Japan first in the world to turn wood into drinking wine

08-09-2023

    A research institute backed by Japan's Forestry Agency is working to commercialise the world's first spirits made from wood, hoping to breathe new life into the country's ailing forestry industry.



    A new research building at the Forestry and Forest Products Research Institute in Tsukuba, about 50 kilometres northeast of Tokyo, was completed on Wednesday. The facility is intended to be a centralised hub for the development of wood spirits, which was previously spread throughout the region.



    The institute has been working on wood used in food-related products, such as Japanese cedar for disposable chopsticks and mizunara oak for whiskey barrels.



    Each resulted in a unique spirit.
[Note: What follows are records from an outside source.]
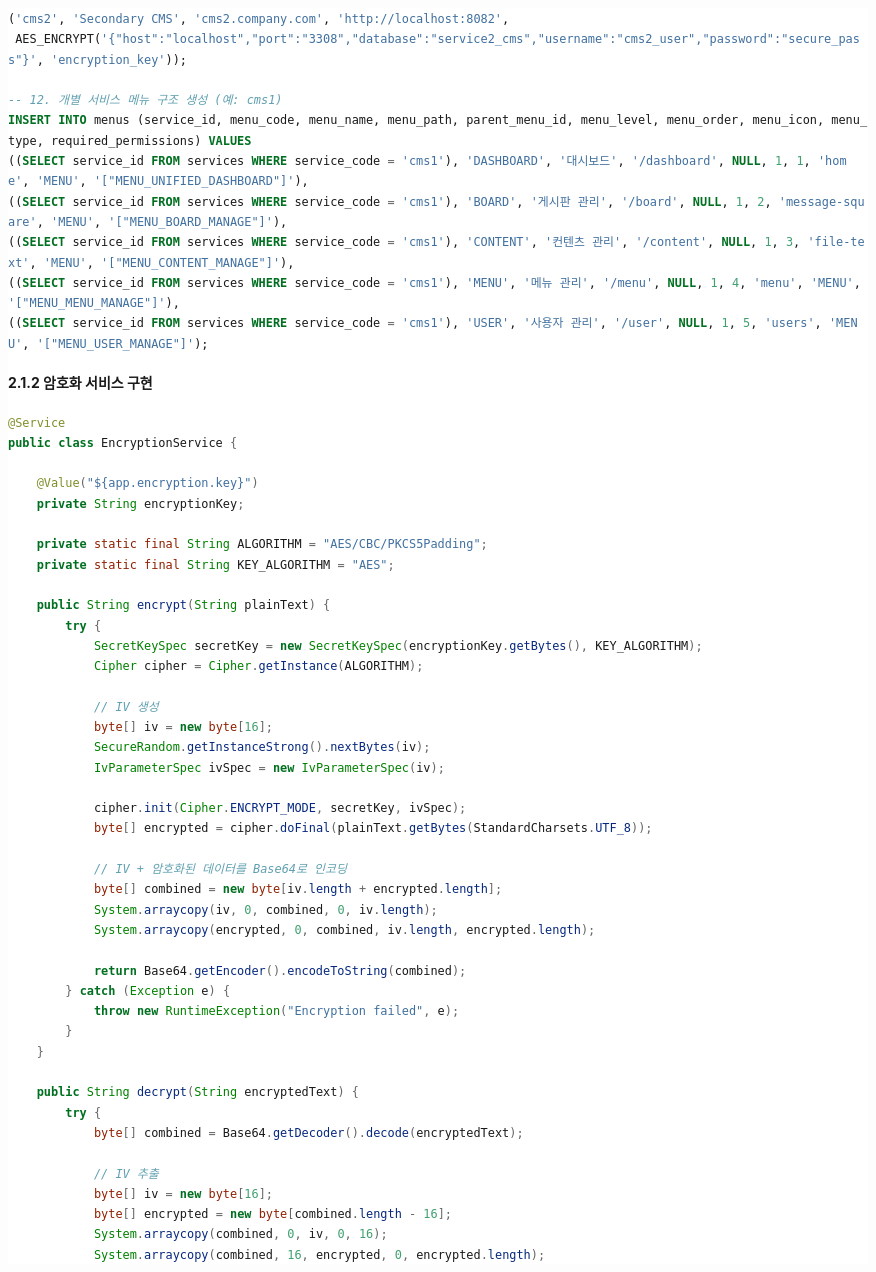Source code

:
 ```sql
('cms2', 'Secondary CMS', 'cms2.company.com', 'http://localhost:8082',
 AES_ENCRYPT('{"host":"localhost","port":"3308","database":"service2_cms","username":"cms2_user","password":"secure_pass"}', 'encryption_key'));

-- 12. 개별 서비스 메뉴 구조 생성 (예: cms1)
INSERT INTO menus (service_id, menu_code, menu_name, menu_path, parent_menu_id, menu_level, menu_order, menu_icon, menu_type, required_permissions) VALUES
((SELECT service_id FROM services WHERE service_code = 'cms1'), 'DASHBOARD', '대시보드', '/dashboard', NULL, 1, 1, 'home', 'MENU', '["MENU_UNIFIED_DASHBOARD"]'),
((SELECT service_id FROM services WHERE service_code = 'cms1'), 'BOARD', '게시판 관리', '/board', NULL, 1, 2, 'message-square', 'MENU', '["MENU_BOARD_MANAGE"]'),
((SELECT service_id FROM services WHERE service_code = 'cms1'), 'CONTENT', '컨텐츠 관리', '/content', NULL, 1, 3, 'file-text', 'MENU', '["MENU_CONTENT_MANAGE"]'),
((SELECT service_id FROM services WHERE service_code = 'cms1'), 'MENU', '메뉴 관리', '/menu', NULL, 1, 4, 'menu', 'MENU', '["MENU_MENU_MANAGE"]'),
((SELECT service_id FROM services WHERE service_code = 'cms1'), 'USER', '사용자 관리', '/user', NULL, 1, 5, 'users', 'MENU', '["MENU_USER_MANAGE"]');
```

#### 2.1.2 암호화 서비스 구현

```java
@Service
public class EncryptionService {

    @Value("${app.encryption.key}")
    private String encryptionKey;

    private static final String ALGORITHM = "AES/CBC/PKCS5Padding";
    private static final String KEY_ALGORITHM = "AES";

    public String encrypt(String plainText) {
        try {
            SecretKeySpec secretKey = new SecretKeySpec(encryptionKey.getBytes(), KEY_ALGORITHM);
            Cipher cipher = Cipher.getInstance(ALGORITHM);

            // IV 생성
            byte[] iv = new byte[16];
            SecureRandom.getInstanceStrong().nextBytes(iv);
            IvParameterSpec ivSpec = new IvParameterSpec(iv);

            cipher.init(Cipher.ENCRYPT_MODE, secretKey, ivSpec);
            byte[] encrypted = cipher.doFinal(plainText.getBytes(StandardCharsets.UTF_8));

            // IV + 암호화된 데이터를 Base64로 인코딩
            byte[] combined = new byte[iv.length + encrypted.length];
            System.arraycopy(iv, 0, combined, 0, iv.length);
            System.arraycopy(encrypted, 0, combined, iv.length, encrypted.length);

            return Base64.getEncoder().encodeToString(combined);
        } catch (Exception e) {
            throw new RuntimeException("Encryption failed", e);
        }
    }

    public String decrypt(String encryptedText) {
        try {
            byte[] combined = Base64.getDecoder().decode(encryptedText);

            // IV 추출
            byte[] iv = new byte[16];
            byte[] encrypted = new byte[combined.length - 16];
            System.arraycopy(combined, 0, iv, 0, 16);
            System.arraycopy(combined, 16, encrypted, 0, encrypted.length);
```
Japanese cedar delivers a woodsy aroma similar to that of cask-conditioned sake, while mizunara oak delivers an aroma similar to that of a whisky barrel. Other types of wood can produce spirits with white wine or citrus flavours.
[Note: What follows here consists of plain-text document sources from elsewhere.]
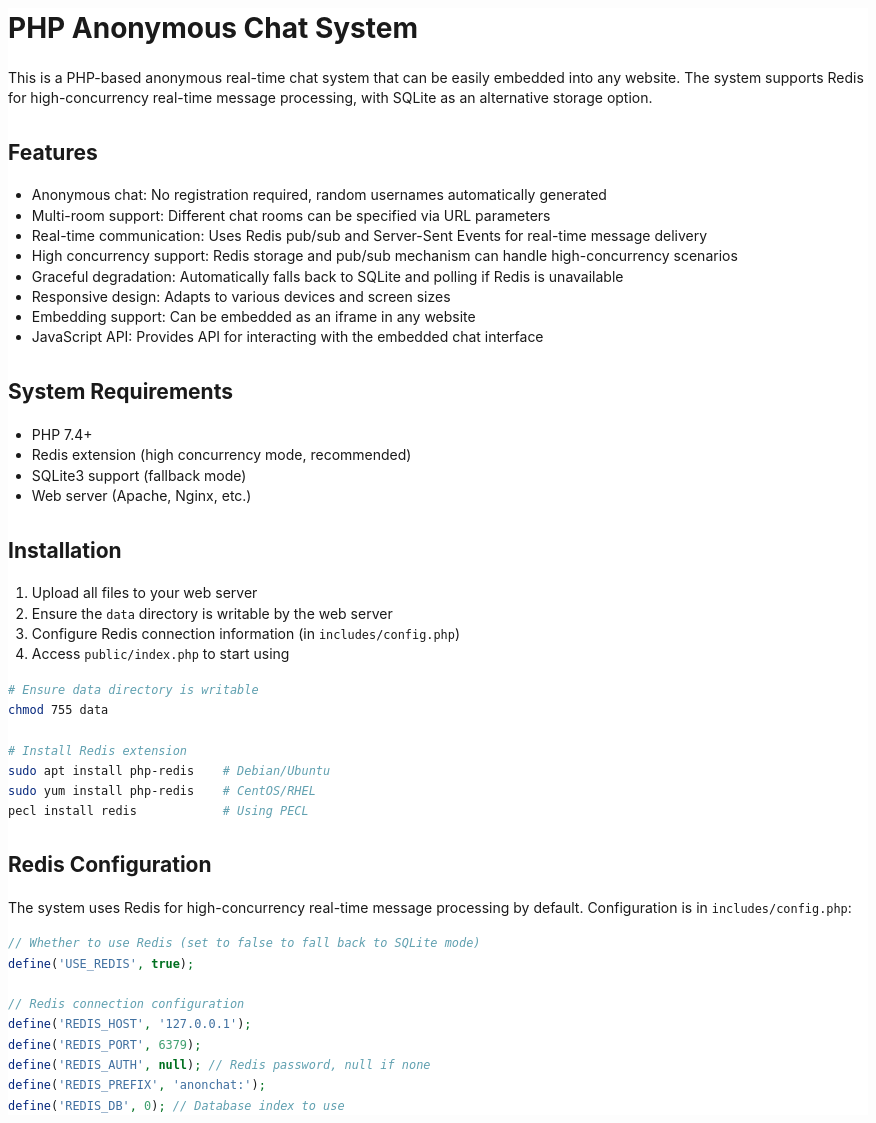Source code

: # PHP Anonymous Chat System

This is a PHP-based anonymous real-time chat system that can be easily embedded into any website. The system supports Redis for high-concurrency real-time message processing, with SQLite as an alternative storage option.

## Features

- Anonymous chat: No registration required, random usernames automatically generated
- Multi-room support: Different chat rooms can be specified via URL parameters
- Real-time communication: Uses Redis pub/sub and Server-Sent Events for real-time message delivery
- High concurrency support: Redis storage and pub/sub mechanism can handle high-concurrency scenarios
- Graceful degradation: Automatically falls back to SQLite and polling if Redis is unavailable
- Responsive design: Adapts to various devices and screen sizes
- Embedding support: Can be embedded as an iframe in any website
- JavaScript API: Provides API for interacting with the embedded chat interface

## System Requirements

- PHP 7.4+
- Redis extension (high concurrency mode, recommended)
- SQLite3 support (fallback mode)
- Web server (Apache, Nginx, etc.)

## Installation

1. Upload all files to your web server
2. Ensure the `data` directory is writable by the web server
3. Configure Redis connection information (in `includes/config.php`)
4. Access `public/index.php` to start using

```bash
# Ensure data directory is writable
chmod 755 data

# Install Redis extension
sudo apt install php-redis    # Debian/Ubuntu
sudo yum install php-redis    # CentOS/RHEL
pecl install redis            # Using PECL
```

## Redis Configuration

The system uses Redis for high-concurrency real-time message processing by default. Configuration is in `includes/config.php`:

```php
// Whether to use Redis (set to false to fall back to SQLite mode)
define('USE_REDIS', true);

// Redis connection configuration
define('REDIS_HOST', '127.0.0.1');
define('REDIS_PORT', 6379);
define('REDIS_AUTH', null); // Redis password, null if none
define('REDIS_PREFIX', 'anonchat:');
define('REDIS_DB', 0); // Database index to use
```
    Production begins with breaking down the wood to extract cellulose, which consists of long-chain glucose. The cellulose is ground into a fine powder and mixed with food enzymes and brewer's yeast to form a slurry.



    After about a week of fermentation, the mixture produces a liquid with an alcohol content of 1 to 1.5 per cent, which is then distilled into spirits.



    It takes two kilograms of Japanese cedar to fill a 750-millilitre bottle with a 35 per cent alcohol content. This means that more than 100 bottles can be produced from a single log.



    Safety is a key issue. The institute says it has not yet found any problems when testing spirits for toxins such as mould and when testing on animals.



    Once the process is perfected, the institute plans to transfer know-how to the private sector in a bid to stimulate demand for Japanese wood and revive forestry.



    Japan's domestic timber supply grew by 41 per cent in 2021, according to a white paper on forestry for the fiscal year ending in March.



    Cedar and cypress trees grown in the country since World War II have struggled to compete with imports. As demand for building materials has also declined, many 50- to 60-year-old trees that were ready to be cut down have been left to grow.



    If not harvested at the right time, the trees lose their value. When they grow too close together, they may also have difficulty in rooting properly, which can lead to an increased risk of landslides.